Both Anita and Macy have unwanted pregnancies by men who can’t handle commitment. Anita’s one-night stand is barely 20 and desperately wants to be in her life, though she has no interest in him. Meanwhile Macy, a successful attorney, is already reevaluating her sexuality by the time she sleeps with her married client, who shows no interest in raising a kid when he initially finds out.
However, the men take a backseat to what becomes a film that normalizes same-sex relationships as subtly as “The Kids Are All Right,” minus the kids since they aren’t born yet. In fact, the drama of the two women’s pregnancies are kept to a minimum as well, leaving the focus on a perfectly functional relationship between two women, apparently based on a true story, which comes through in the intelligence and unforced nature of its characters.

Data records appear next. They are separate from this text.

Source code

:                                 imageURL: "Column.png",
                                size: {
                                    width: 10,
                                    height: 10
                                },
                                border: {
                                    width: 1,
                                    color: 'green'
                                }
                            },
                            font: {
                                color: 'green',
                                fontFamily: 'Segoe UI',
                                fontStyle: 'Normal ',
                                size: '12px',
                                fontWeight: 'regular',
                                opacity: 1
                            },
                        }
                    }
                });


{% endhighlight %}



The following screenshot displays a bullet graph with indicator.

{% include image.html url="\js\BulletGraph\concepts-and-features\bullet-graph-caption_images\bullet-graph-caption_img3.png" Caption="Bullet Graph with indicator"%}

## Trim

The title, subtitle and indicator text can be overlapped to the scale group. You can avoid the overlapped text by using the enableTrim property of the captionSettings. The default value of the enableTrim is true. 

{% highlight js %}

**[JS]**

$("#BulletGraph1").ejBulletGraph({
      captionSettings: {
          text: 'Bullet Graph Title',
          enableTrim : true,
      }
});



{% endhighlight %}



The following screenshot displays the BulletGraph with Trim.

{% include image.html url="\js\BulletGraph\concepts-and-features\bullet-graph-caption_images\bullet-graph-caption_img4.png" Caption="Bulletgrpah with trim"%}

That sentiment also extends to Hui’s direction, which is warm without overdoing it (except for the music). It’s not surprising to learn that Hui originally envisioned the story as part of a television series since “All About Love” feels highly serialized, with casual conversations between Anita and Macy and their groups of friends taking their time and story strands weaving together towards a cohesive whole. There’s some things that aren’t subtle — Hui can’t help but put posters of Rosie the Riveter in Macy’s office alongside posters of feminist slogans, even though Macy’s client is charged with domestic abuse — yet there’s an effortlessness that pervades the entire movie, making this an occasion when love comes easy, but it’s changing people’s minds that’s hard.
“All About Love” doesn’t yet have U.S. distribution.